## WORK TASK:
Copy each line in the data below that contains the word "down".

## DATA:
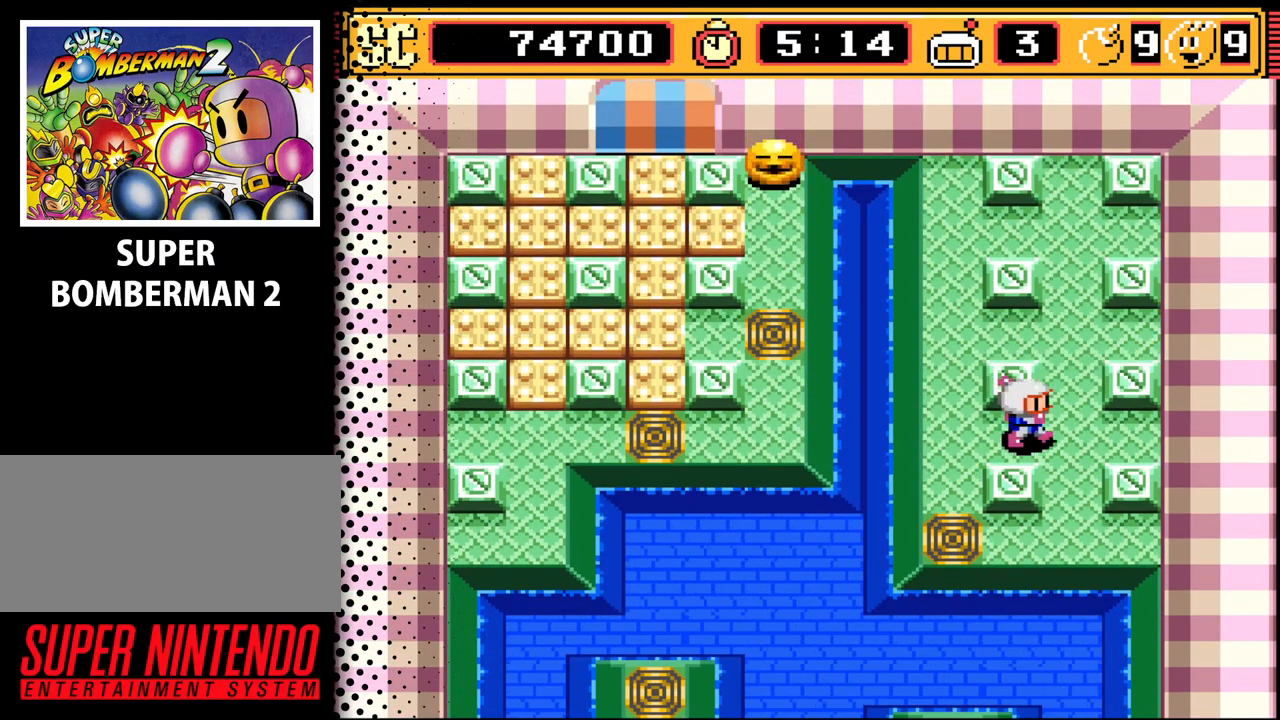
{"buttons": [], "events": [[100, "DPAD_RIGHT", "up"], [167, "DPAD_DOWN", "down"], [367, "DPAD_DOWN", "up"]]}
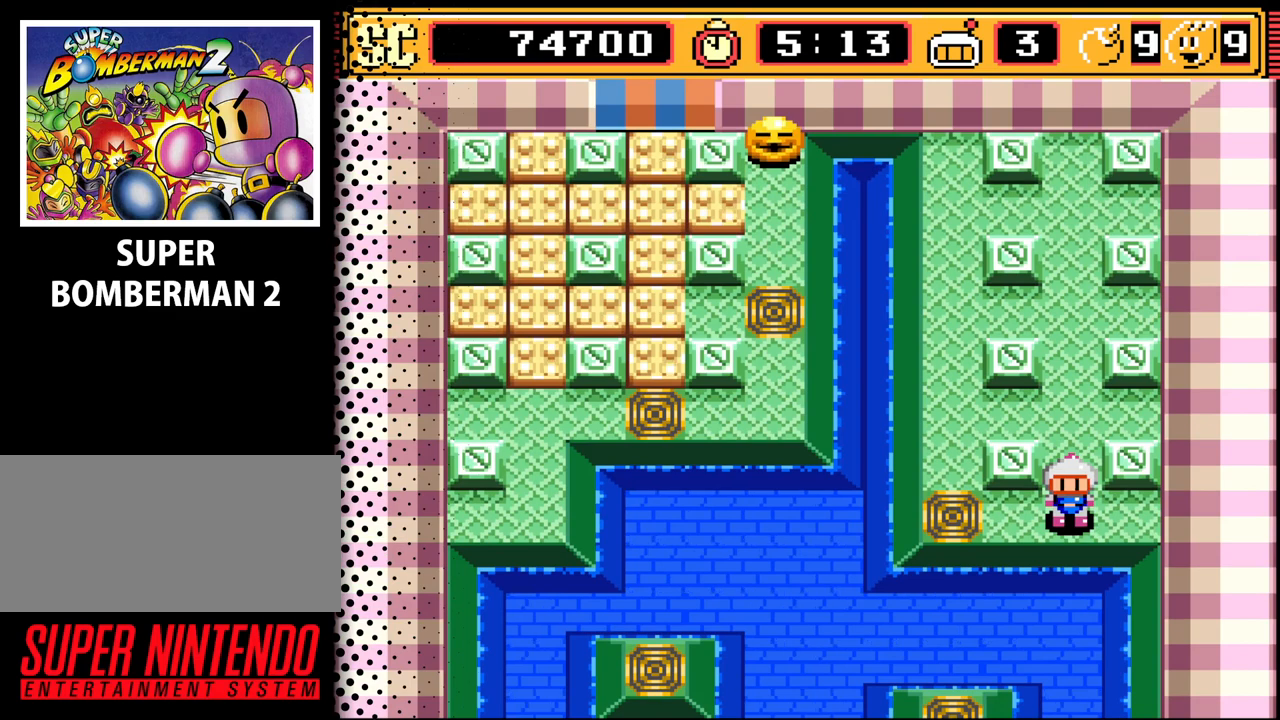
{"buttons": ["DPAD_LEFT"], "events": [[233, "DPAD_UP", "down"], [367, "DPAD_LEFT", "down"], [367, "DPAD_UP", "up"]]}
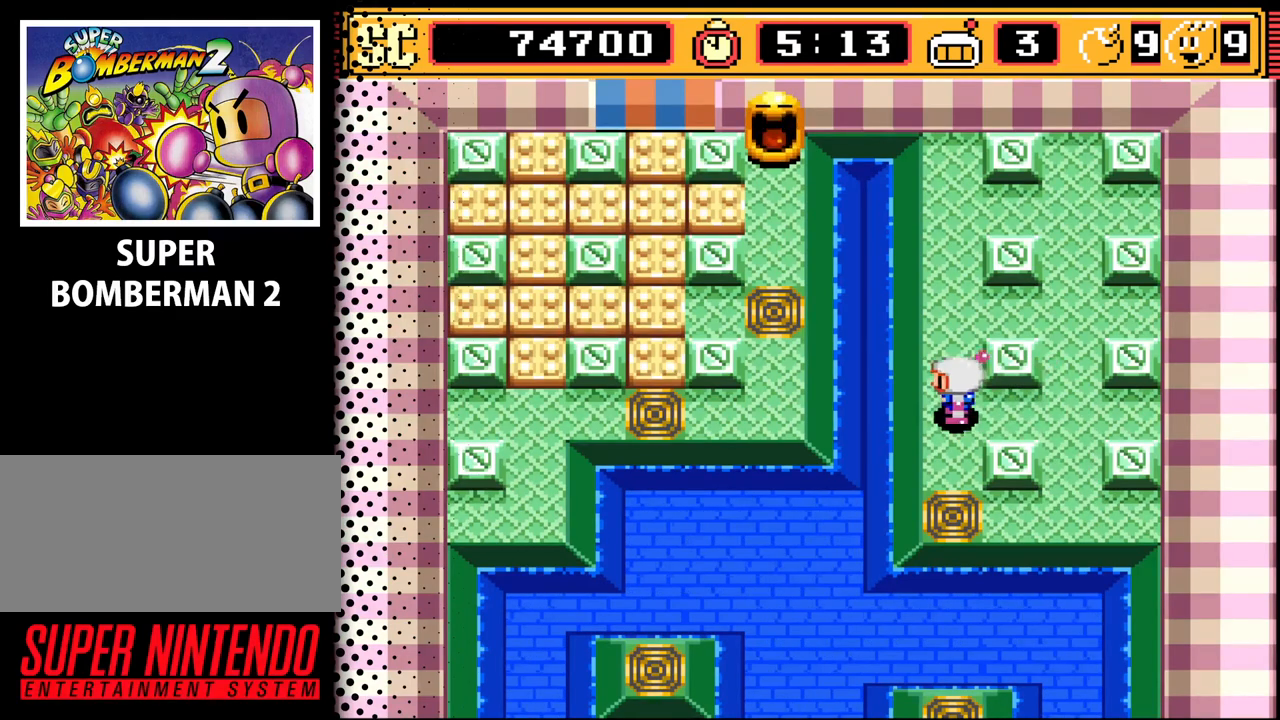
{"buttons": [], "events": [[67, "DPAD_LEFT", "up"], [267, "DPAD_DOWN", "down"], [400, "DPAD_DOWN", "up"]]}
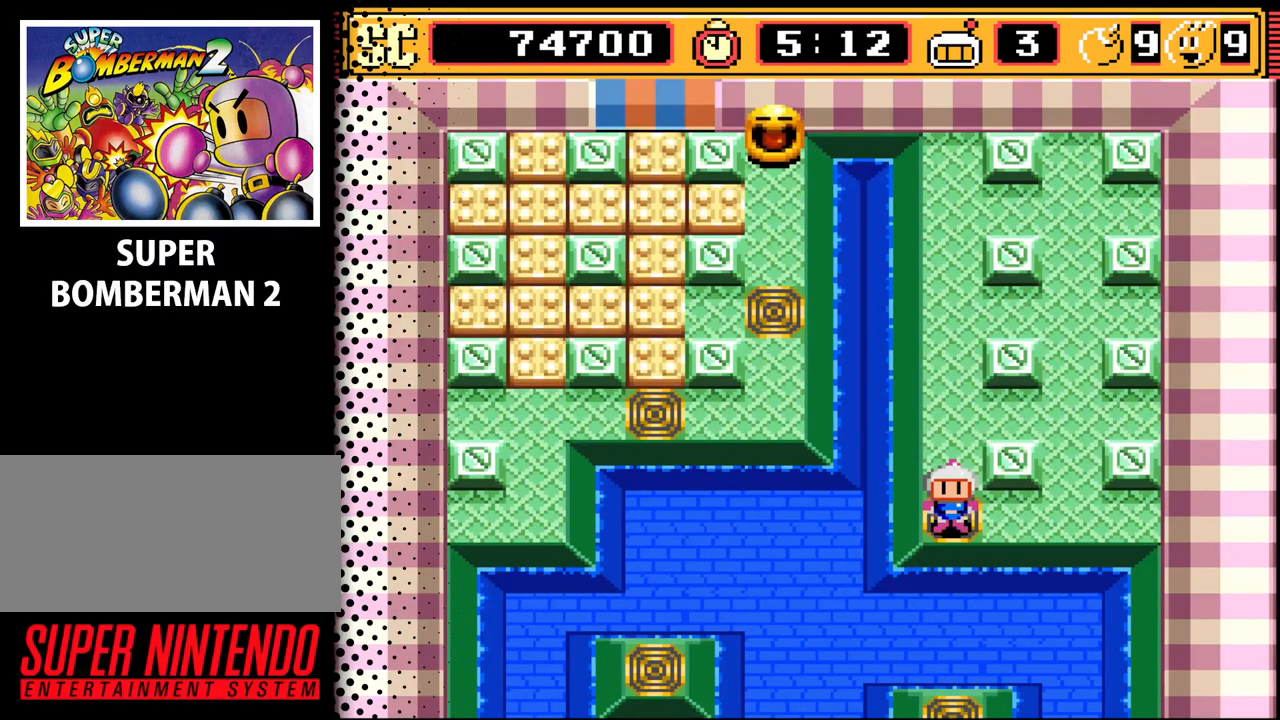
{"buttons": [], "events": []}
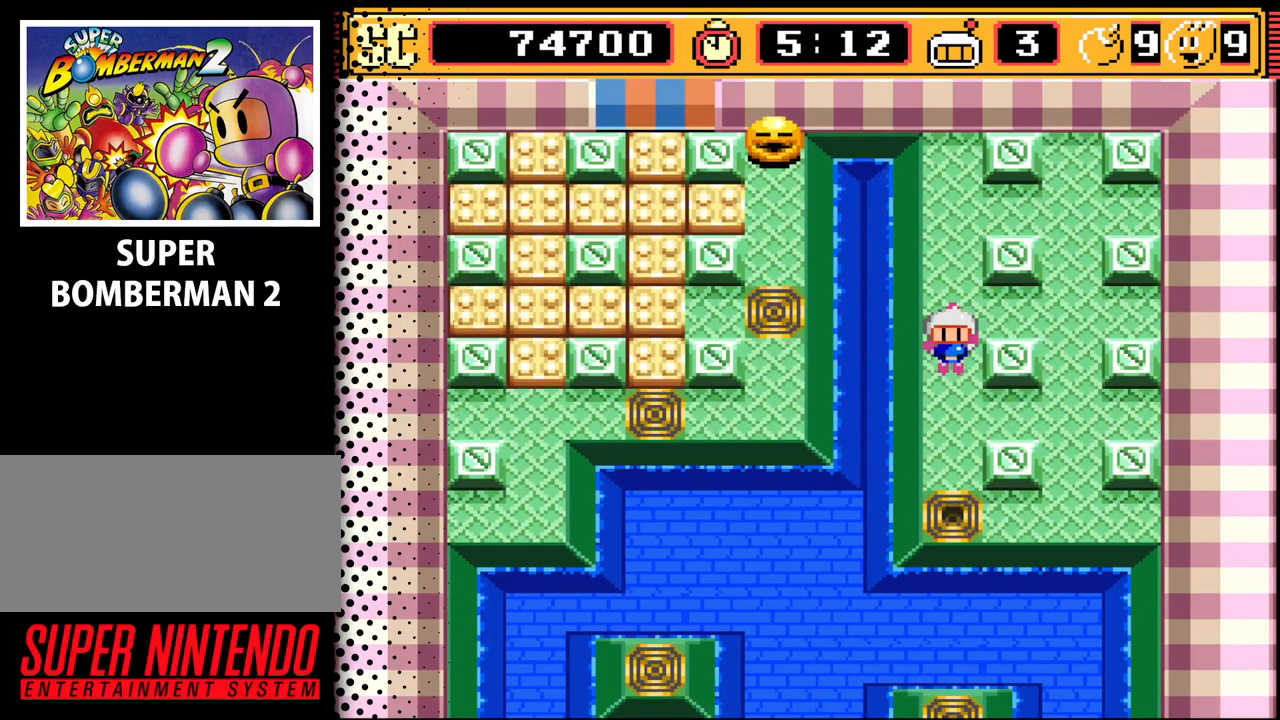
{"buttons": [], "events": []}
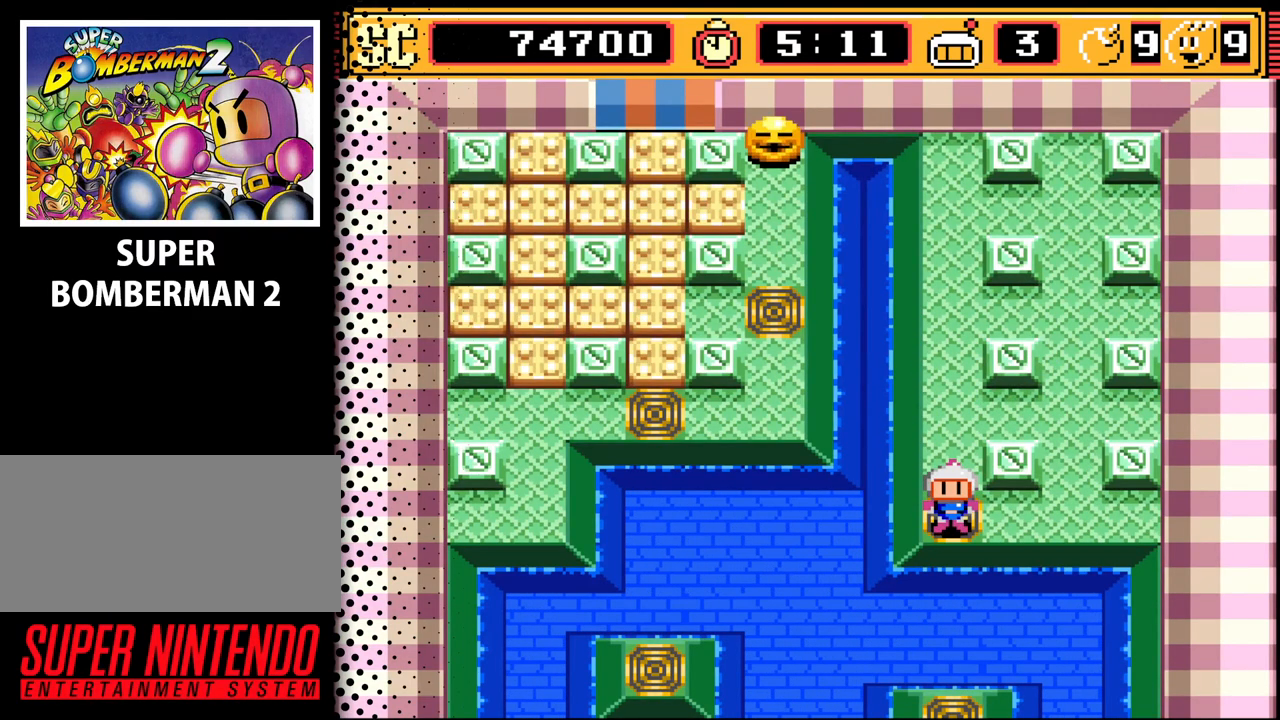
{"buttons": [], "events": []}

## RESULT:
{"buttons": [], "events": [[100, "DPAD_RIGHT", "up"], [167, "DPAD_DOWN", "down"], [367, "DPAD_DOWN", "up"]]}
{"buttons": ["DPAD_LEFT"], "events": [[233, "DPAD_UP", "down"], [367, "DPAD_LEFT", "down"], [367, "DPAD_UP", "up"]]}
{"buttons": [], "events": [[67, "DPAD_LEFT", "up"], [267, "DPAD_DOWN", "down"], [400, "DPAD_DOWN", "up"]]}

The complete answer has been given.